Alongside the grid connection issues for suppliers, causing generation project delays in the UK, there is significant demand connection delay. David Kipling, CEO and founder of On Site Energy, a corporate energy supply specialist, called navigating the “current queue situation” a “critical issue”.

While these comments were made in relation to connection difficulty in the UK market, Albane Guesdon, commercial lead at Octopus Energy Generation (OEG), the investment platform of energy supplier Octopus Energy, noted that there are grid delays in all of the countries OEG operates in.

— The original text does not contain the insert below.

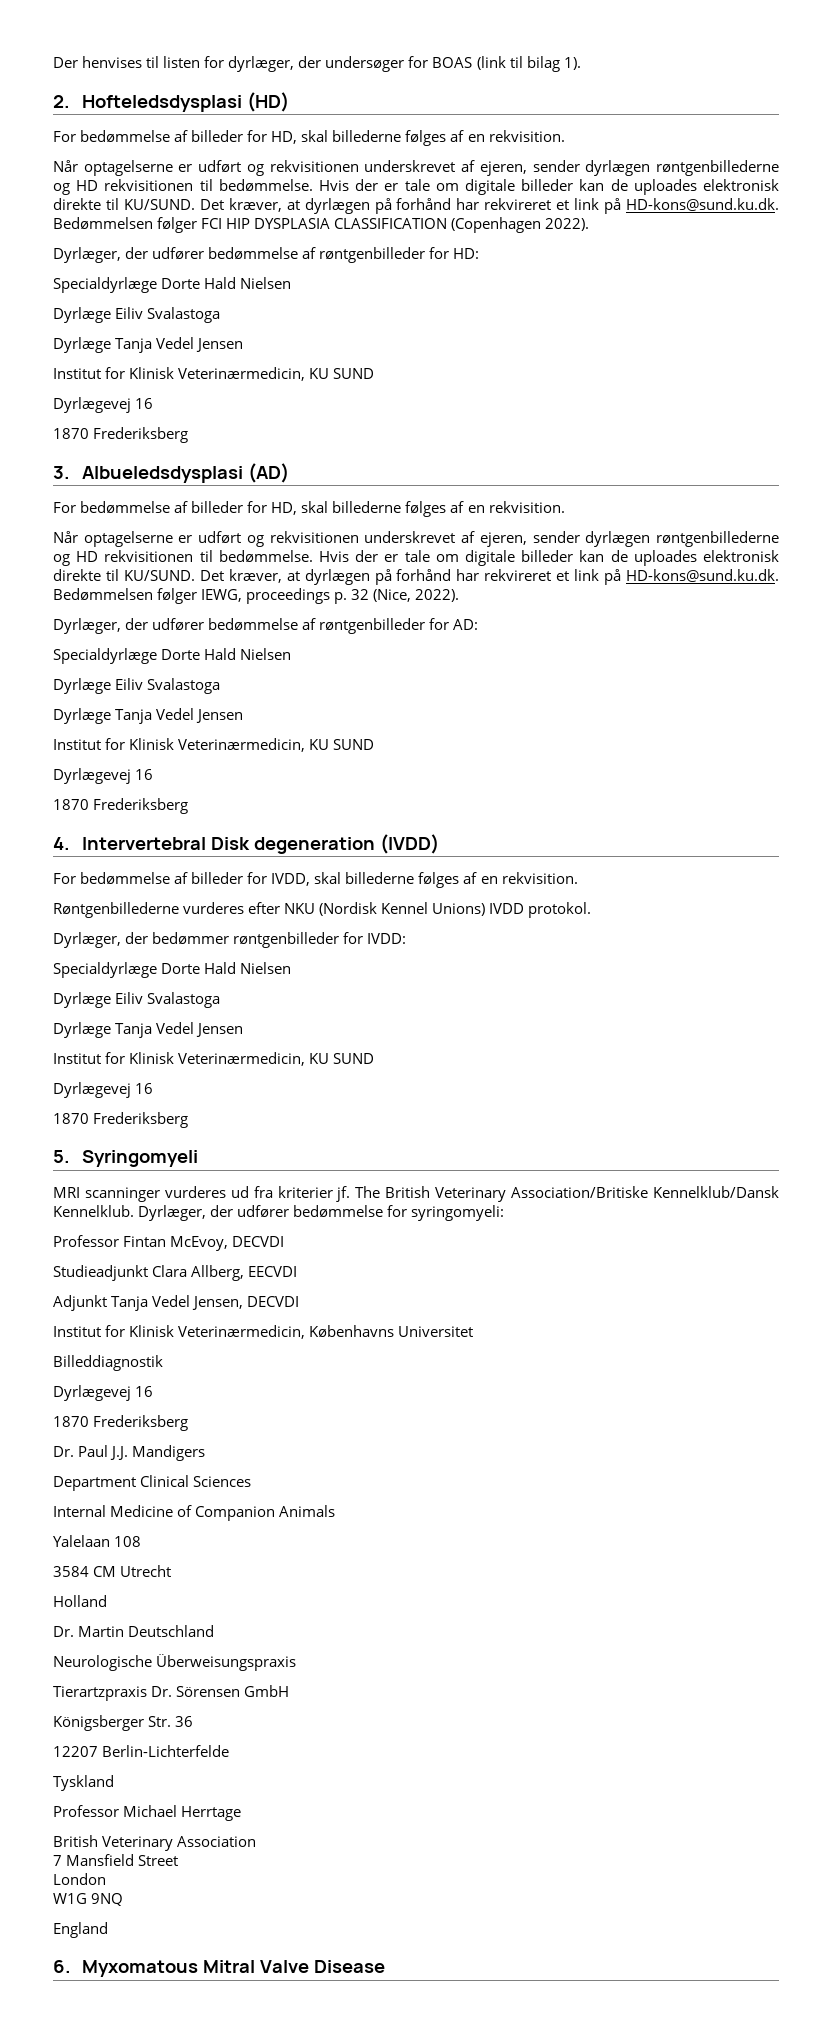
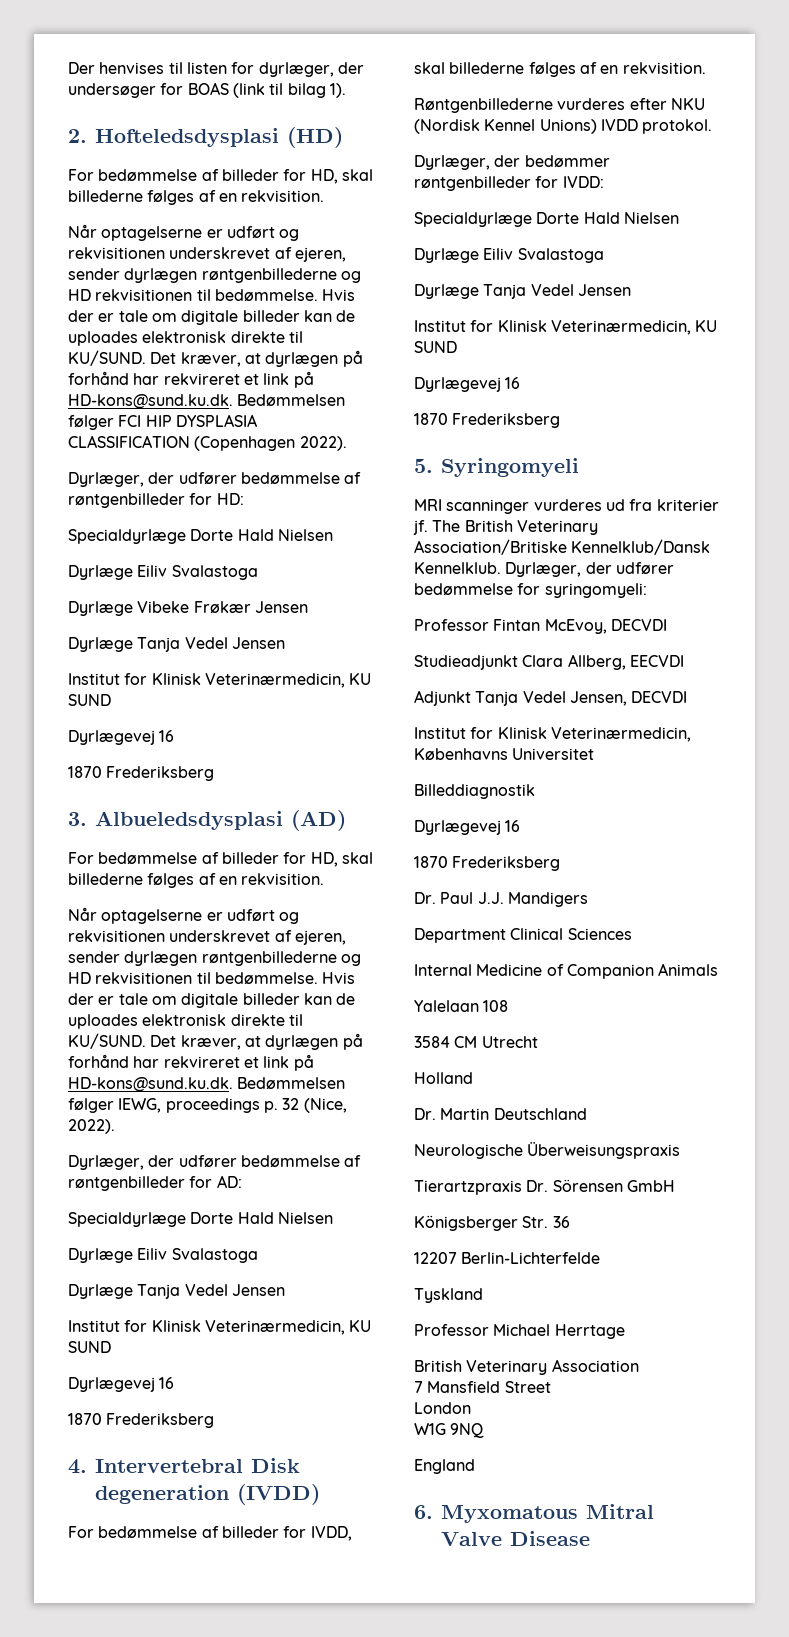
(221, 315) none -> [68,601,308,616] // Dyrlæge Vibeke Frøkær Jensen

“There is market traction for BtM for those companies that want to secure energy supply quickly.” Guesdon said that while corporate PPAs are one approach to speeding time to power, these operate as a complementary addition to onsite generation.

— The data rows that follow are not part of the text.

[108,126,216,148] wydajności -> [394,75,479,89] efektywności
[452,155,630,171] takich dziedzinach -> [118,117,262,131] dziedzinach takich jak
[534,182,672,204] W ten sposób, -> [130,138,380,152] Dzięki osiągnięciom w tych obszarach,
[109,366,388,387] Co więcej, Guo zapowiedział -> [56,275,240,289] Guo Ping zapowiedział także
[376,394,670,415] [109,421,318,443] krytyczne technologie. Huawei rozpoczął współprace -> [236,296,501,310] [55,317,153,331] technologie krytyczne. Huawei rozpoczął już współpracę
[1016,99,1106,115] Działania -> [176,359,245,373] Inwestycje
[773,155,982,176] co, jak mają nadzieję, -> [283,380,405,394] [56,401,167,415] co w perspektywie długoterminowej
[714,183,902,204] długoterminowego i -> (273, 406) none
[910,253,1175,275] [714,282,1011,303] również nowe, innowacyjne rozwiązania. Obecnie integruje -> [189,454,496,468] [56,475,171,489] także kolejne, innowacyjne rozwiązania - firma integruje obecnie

Page added that alongside time to power, a “key driver” for BtM is power price volatility, and the fact that, depending on the model “, there could be virtually zero upfront cost”.

As well as the cost saving compared with paying for energy at a cost set by gas, Kipling said, BtM PPAs offer savings on non-commodity costs bundled into energy bills. Guesdon agreed, noting that onsite generation unlocks optionality around funding.

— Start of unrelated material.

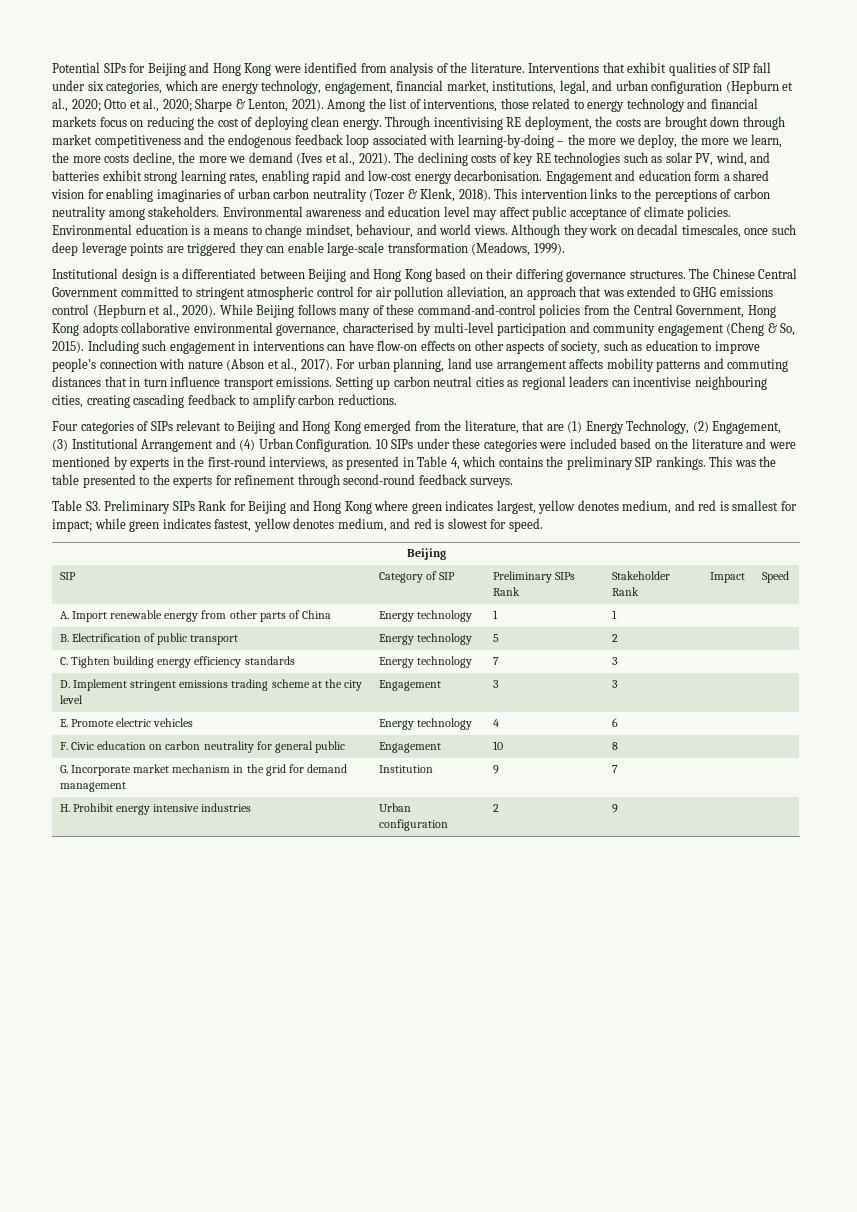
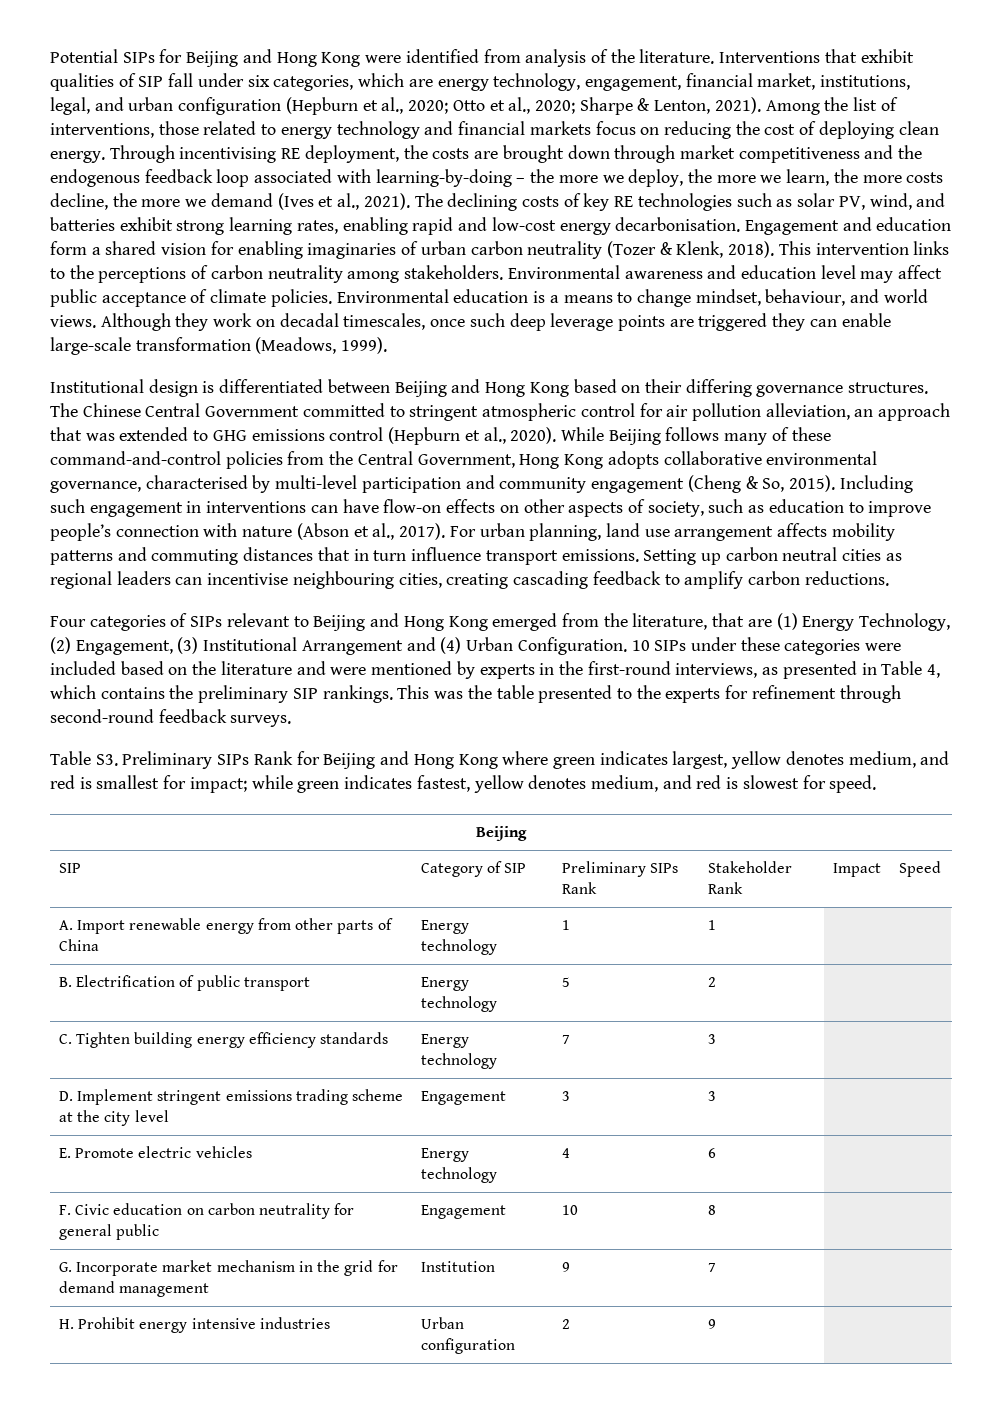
[172,272,179,279] a -> (215, 387) none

This can serve as risk protection: “Fully-funded BtM brings great opportunities to clients, it means no risk to them not only from capital exposure but also operational costs. The risk sits with the investor or developer, but the beauty of a fully-funded model is that everyone’s interests are fully aligned,” she said.

Risk allocation is a sticking point in more traditional PPA negotiations, something that was the topic of another panel at the event, a write-up of which is available to read here.

The dominant tension in BtM PPAs, despite the alignment Guesdon mentioned, is property ownership. Kipling said he’s “learned the hard way” that the landlord has to be onboard “from the outset”.